To counter the threats from hospitals and other providers, the nursing home industry is considering ways to extract more money from Medicaid patients or their families. One option might be to convert potential Medicaid patients into private-pay patients. This could be accomplished by persuading regulators to tighten up on loopholes that currently allow many middle-class elderly people to meet Medicaid's poverty test on paper by transferring assets to their children. Nursing homes also would like to loosen some tight state regulations on their operations in order to reduce a few costs.
Regulators say they're considering changes in reimbursement methods that would give nursing homes more incentives to act like HMOs and save money on care. But many state officials say there's little room for savings in reimbursements to nursing homes and most other health-care providers. Most already suffered reimbursement rate cuts in the most recent budget adopted by the Legislature in May. "There's just not a long way to go there," says Marshall Kelley, the state's Medicaid director.
A possible exception, according to several analysts, is the Medicaid HMO industry, which continues to operate on a generous state formula. Medicaid HMOs are making pots of money, some analysts say. During the 1995 session, the Legislature came close to making sharp cuts in reimbursement rates to Medicaid HMOs, and it's likely to try again in 1996.
Other measures that the state will consider: trimming the specialized services that have been optional for states under Medicaid. In Florida, those include prescription drugs, chiropractic care, podiatry, orthodontic care, speech therapy, mental health care and dental, visual and hearing services. Another possible target is a loophole that has allowed hospitals to bring separate units such as mental health facilities under their licenses, making reimbursement possible for previously non-reimbursable services.
Ultimately, officials will also have to tighten eligibility requirements for Medicaid as well.
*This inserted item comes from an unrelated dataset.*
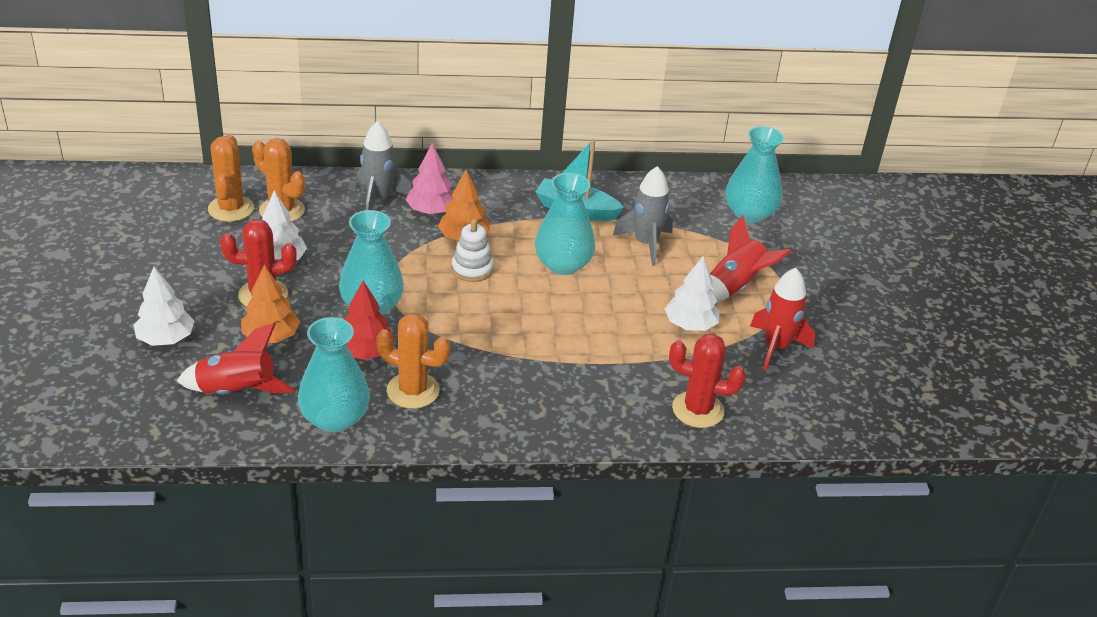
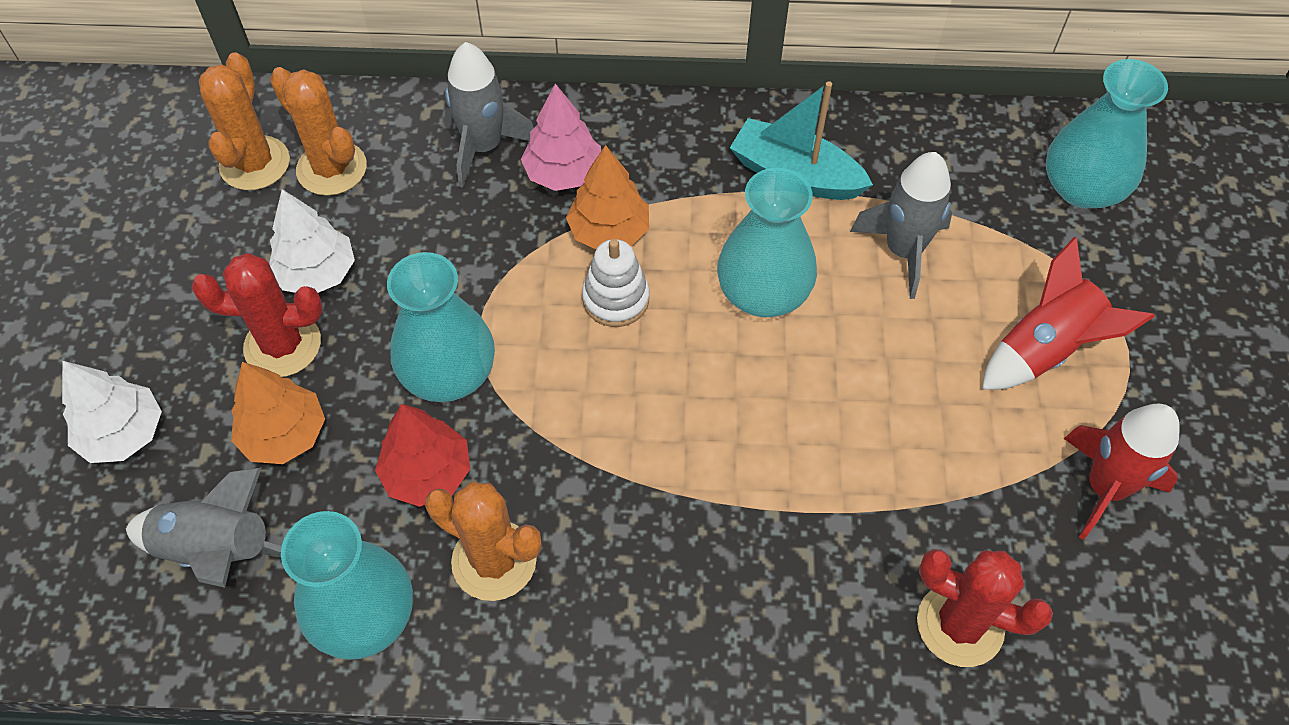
camera: 10 degrees right, 20 degrees up
(237, 391) = (218, 550): red rocket -> grey rocket
(690, 325) = (963, 432): white tree -> none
That may well reduce effective demand for health care, but it will also swell the ranks of the uninsured whose chronic health-care needs must be met by someone. In the real world, many more middle-class Americans may find themselves forced to take in their own aging parents rather than relying on subsidized nursing home care. And many businesses will find themselves forced to pay for more indigent care. Getting everyone's hands out of everyone else's pockets turns out to be more challenging than simply passing a budget resolution.
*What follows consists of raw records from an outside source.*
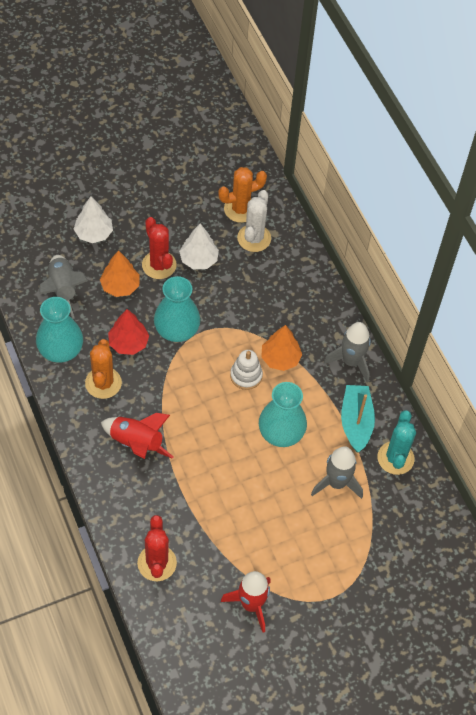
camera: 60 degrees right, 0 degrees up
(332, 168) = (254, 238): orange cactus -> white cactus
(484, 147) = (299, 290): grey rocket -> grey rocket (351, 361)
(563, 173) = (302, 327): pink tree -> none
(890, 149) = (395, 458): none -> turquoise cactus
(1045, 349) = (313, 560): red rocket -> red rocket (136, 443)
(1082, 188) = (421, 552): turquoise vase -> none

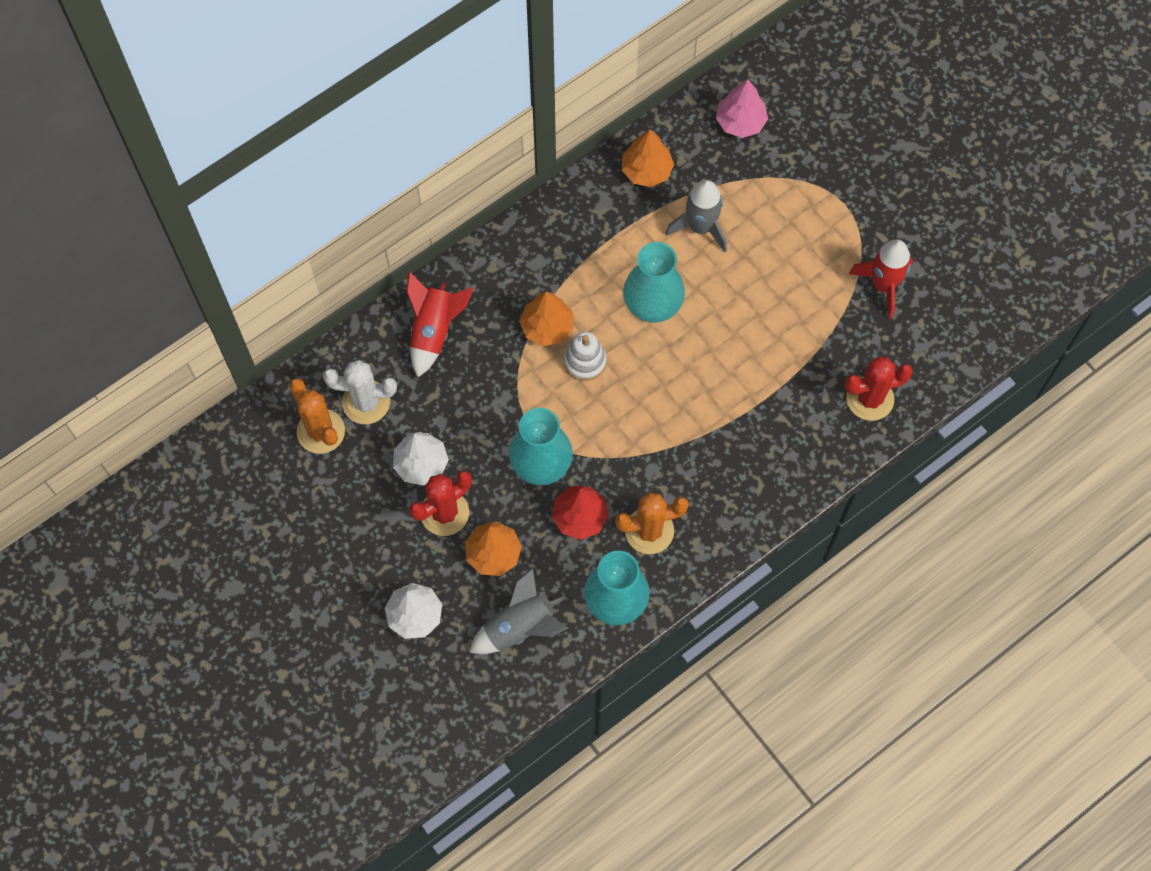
camera: 100 degrees left, 10 degrees up
(136, 443) = (722, 465): red rocket -> red rocket (434, 330)
(351, 361) = (526, 244): grey rocket -> none
(356, 422) = (611, 222): turquoise boat -> none
(395, 458) = (646, 170): turquoise cactus -> orange tree
(425, 539) = (740, 122): none -> pink tree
Some trade development officials around the state are ticked off about decreases in funding their groups got from the Florida International Affairs Commission (FIAC) a few weeks ago. For 1995-96, FIAC awarded big increases in annual grants to two groups with strong bases in South Florida, the Latin Chamber of Commerce of the United States and the World Trade Association. FIAC slashed funding for several smaller groups around the state, including some regional IACs. Brett Wattles of Ocala, president of the Greater Central Florida IAC, complains that his group was singled out because he supported transfer of Florida's international trade marketing operations from the Department of Commerce to Enterprise Florida. FIAC supporters want Commerce operations moved to FIAC. Wattles says he believes the cuts were intended as a political message to dissident economic development officials. Several FIAC officials deny that, saying they were seeking only to increase funding for programs that had broad geographic impact. Both the WTA and the Latin Chamber offer export assistance to small companies in a number of cities. "The governor has been very enthusiastic about following up on the Summit of the Americas, and the Latin Chamber and the World Trade Association are on the forefront of that," says Sally Patrenos, FIAC's deputy director.